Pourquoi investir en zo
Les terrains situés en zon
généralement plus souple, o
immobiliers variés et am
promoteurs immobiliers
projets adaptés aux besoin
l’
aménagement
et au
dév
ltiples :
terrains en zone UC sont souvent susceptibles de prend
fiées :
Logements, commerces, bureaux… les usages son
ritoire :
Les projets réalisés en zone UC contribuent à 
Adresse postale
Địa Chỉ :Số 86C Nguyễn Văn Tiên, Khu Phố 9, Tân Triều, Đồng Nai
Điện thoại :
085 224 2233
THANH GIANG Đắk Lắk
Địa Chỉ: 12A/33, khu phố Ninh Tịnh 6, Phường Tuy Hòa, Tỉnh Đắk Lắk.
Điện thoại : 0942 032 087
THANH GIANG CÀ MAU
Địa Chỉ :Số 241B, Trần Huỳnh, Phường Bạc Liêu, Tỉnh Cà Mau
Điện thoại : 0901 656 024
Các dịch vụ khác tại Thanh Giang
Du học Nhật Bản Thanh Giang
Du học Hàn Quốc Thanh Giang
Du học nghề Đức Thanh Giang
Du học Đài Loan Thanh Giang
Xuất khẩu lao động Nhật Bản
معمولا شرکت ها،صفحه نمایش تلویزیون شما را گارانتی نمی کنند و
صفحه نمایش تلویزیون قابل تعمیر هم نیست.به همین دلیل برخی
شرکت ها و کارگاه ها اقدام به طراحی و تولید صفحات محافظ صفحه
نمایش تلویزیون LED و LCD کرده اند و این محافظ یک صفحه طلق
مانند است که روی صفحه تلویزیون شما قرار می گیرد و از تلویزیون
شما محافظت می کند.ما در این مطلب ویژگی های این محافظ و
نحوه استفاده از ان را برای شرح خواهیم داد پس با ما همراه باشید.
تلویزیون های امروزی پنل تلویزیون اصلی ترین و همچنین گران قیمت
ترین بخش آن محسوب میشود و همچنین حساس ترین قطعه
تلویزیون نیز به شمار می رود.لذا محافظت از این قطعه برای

------------------------------------------------------------

**WHAT THIS TASK INVOLVES:**
Each line from the one containing "Địa Chỉ :Số 241B, Trần" through the end of the material should be restated word for word; leave out every line before it.

**OUTPUT FOR THIS EXERCISE:**
Địa Chỉ :Số 241B, Trần Huỳnh, Phường Bạc Liêu, Tỉnh Cà Mau
Điện thoại : 0901 656 024
Các dịch vụ khác tại Thanh Giang
Du học Nhật Bản Thanh Giang
Du học Hàn Quốc Thanh Giang
Du học nghề Đức Thanh Giang
Du học Đài Loan Thanh Giang
Xuất khẩu lao động Nhật Bản
معمولا شرکت ها،صفحه نمایش تلویزیون شما را گارانتی نمی کنند و
صفحه نمایش تلویزیون قابل تعمیر هم نیست.به همین دلیل برخی
شرکت ها و کارگاه ها اقدام به طراحی و تولید صفحات محافظ صفحه
نمایش تلویزیون LED و LCD کرده اند و این محافظ یک صفحه طلق
مانند است که روی صفحه تلویزیون شما قرار می گیرد و از تلویزیون
شما محافظت می کند.ما در این مطلب ویژگی های این محافظ و
نحوه استفاده از ان را برای شرح خواهیم داد پس با ما همراه باشید.
تلویزیون های امروزی پنل تلویزیون اصلی ترین و همچنین گران قیمت
ترین بخش آن محسوب میشود و همچنین حساس ترین قطعه
تلویزیون نیز به شمار می رود.لذا محافظت از این قطعه برای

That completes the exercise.